Reproduce the data below verbatim from the line containing "output reg [DATA_W-1:0]" through its final line, and produce nothing more.

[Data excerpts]
========================================

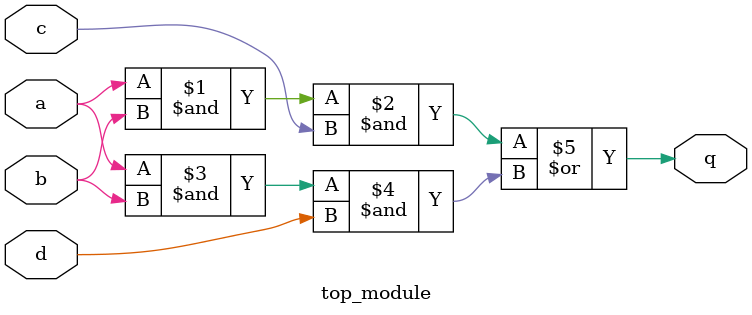
<source format=sv>
module top_module (
	input a, 
	input b, 
	input c, 
	input d,
	output q
);
	assign q = (a & b & c) | (a & b & d);
endmodule

</source>
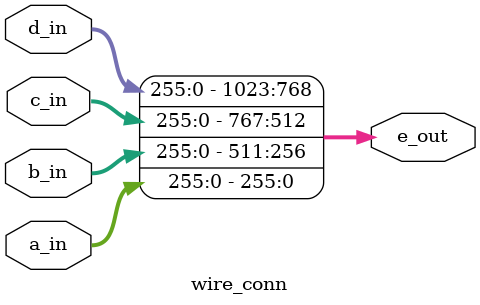
<source format=v>

module wire_conn #(
    parameter WIDTH = 256)(
    input wire [WIDTH-1:0]   a_in,
    input wire [WIDTH-1:0]   b_in,
    input wire [WIDTH-1:0]   c_in,
    input wire [WIDTH-1:0]   d_in,
    output wire[4*WIDTH-1:0] e_out
);

assign e_out = {d_in, c_in, b_in, a_in};

endmodule
</source>
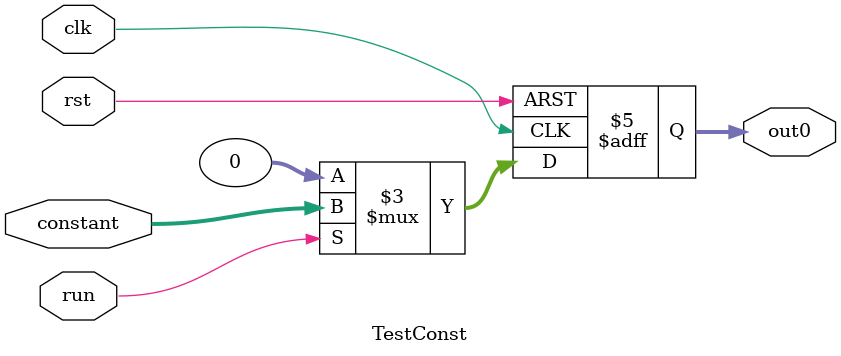
<source format=v>
`timescale 1ns / 1ps
`include "xversat.vh"

module TestConst #(
         parameter DATA_W = 32
     )
    (
    //control
    input                     clk,
    input                     rst,
    
    input                     run,

    //input / output data
    output reg [DATA_W-1:0]   out0,

    input [DATA_W-1:0]        constant
    );

always @(posedge clk,posedge rst)
begin
     if(rst) begin
          out0 <= 0;
     end else if(run) begin
          out0 <= constant;
     end else begin
          out0 <= 0;
     end
end

endmodule
</source>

========================================

(Worked solution):
    output reg [DATA_W-1:0]   out0,

    input [DATA_W-1:0]        constant
    );

always @(posedge clk,posedge rst)
begin
     if(rst) begin
          out0 <= 0;
     end else if(run) begin
          out0 <= constant;
     end else begin
          out0 <= 0;
     end
end

endmodule
</source>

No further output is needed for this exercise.